Management may feel like the company is poised for substantial growth that will need additional capital, so going public would enable them to sell shares to raise cash for growth. In any case, once a company thinks it is ready to go public, it starts to talk to investment banks, and the beauty contest begins.
The Beauty Contest
A beauty contest is financial jargon for the courtship process that takes place as a company selects an investment bank to perform a transaction such as an initial public offering. During this process, each bank prepares pitches that demonstrate each bank’s expertise.
A pitch will usually include information on how many deals a bank has done in the company’s industry. It will also talk about the current market for selling securities within the company’s industry. The bank will also go into a preliminary analysis of the valuation of the company.
Once the parade of banks has made their case to the company, one firm is usually chosen as the lead manager and other firms may be chosen as co-managers depending on the size and scope of the offering. For smaller deals, there may be just a single sole manager for the deal, while larger offerings may have as many as six co-managers.
Once the investment banks are chosen for the initial public offering, due diligence begins. An organizational meeting is held at company headquarters that usually consists of company management (CEO, CFO), the company’s attorneys, the company’s accountants, the lead manager, the co-manager and the attorneys representing the managers.
Due diligence gives the underwriting managers an opportunity to kick the tires of the company and analyze it in as much detail as they can. They usually go through a due diligence checklist to make sure that they cover all relevant issues to the offering.
Due diligence usually includes a tour of the company, a discussion of any legal issues including potential litigation, questions about how the company operates and what its plans are for future growth. Once the banks have collected enough information, they begin drafting the prospectus.
A company that seeks to go public must have an S-1 registration statement, or prospectus. The prospectus is the legal document used to market the offering to investors. All the parties involved in the initial organizational meeting will have a hand in drafting the prospectus.
A prospectus will go through dozens and dozens of drafts as lawyers, bankers and accountants scour over figures and legal wording. The drafting of the prospectus can take anywhere from five to ten weeks to complete.
The S-1 is then filed with the SEC and a preliminary prospectus or red herring is printed for marketing to potential investors. A red herring is so named because it has a disclaimer printed in red that the SEC has not yet approved the offering. The preliminary prospectus is also printed without an offering price as the offering price will be determined after the syndicate has built a book for the offering.
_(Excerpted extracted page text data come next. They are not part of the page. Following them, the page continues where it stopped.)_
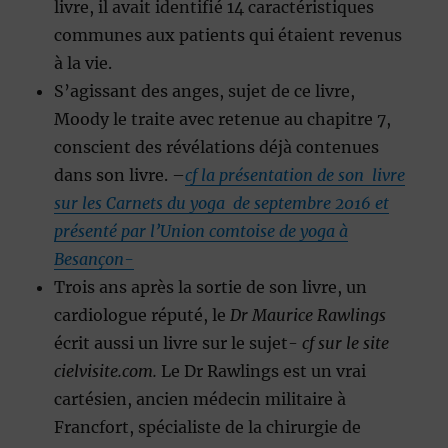
livre, il avait identifié 14 caractéristiques
communes aux patients qui étaient revenus
à la vie.
S’agissant des anges, sujet de ce livre,
Moody le traite avec retenue au chapitre 7,
conscient des révélations déjà contenues
dans son livre. –
cf la présentation de son livre
sur les Carnets du yoga de septembre 2016 et
présenté par l’Union comtoise de yoga à
Besançon-
Trois ans après la sortie de son livre, un
cardiologue réputé, le
Dr Maurice Rawlings
écrit aussi un livre sur le sujet-
cf sur le site
cielvisite.com.
Le Dr Rawlings est un vrai
cartésien, ancien médecin militaire à
Francfort, spécialiste de la chirurgie de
The roadshow is a term used to describe the marketing period of an initial public offering. During this period, the lead manager puts together a presentation for the management of the company as they travel to major financial centers meeting with investors.
The lead manager also prepares a sales memo which contains key points for the syndicate to use as it pitches the offering to potential investors. The syndicate is the network of investment banks and their sales force of brokers that will sell the offering to the public.
The syndicate will then use the red herring and the sales memo as they contact institutional investors and set up roadshow meetings. During the roadshow, the syndicate department builds the book for the offering. The book is a list of potential investors that includes how much stock they would like to purchase and at what price they are willing to buy it. The information compiled in the book is what is used to price the offering.
Pricing and Trading
Once the final price of the offering is determined, the final draft of the prospectus is printed in preparation for the initial trading day. On trading day, shares are sold by each investment bank in the syndicate to investors. Each bank earns a fee — often around 7% — for each share that it sells and the net proceeds of the sale go to the company.
Shares then immediately begin trading publicly as investors sell their shares to new investors — and a stock is born. By the end of the day, the market for the security will yield a closing price, which could be higher or lower than the price paid by the initial purchasers of the stock (the offering price).
With publicly traded stock the company can now offer its shareholder liquidity and has a new avenue for raising money. Stock can also be used as a type of currency for acquiring other companies. Of course, being a company also comes with added responsibilities such as filing 10K and 10Q statements with the SEC.
Going public can be both nerve-wracking and exciting at the same time. To blow off steam and celebrate the occasion, the company and bankers involved in the transaction will often throw a closing dinner as the company begins its new public life.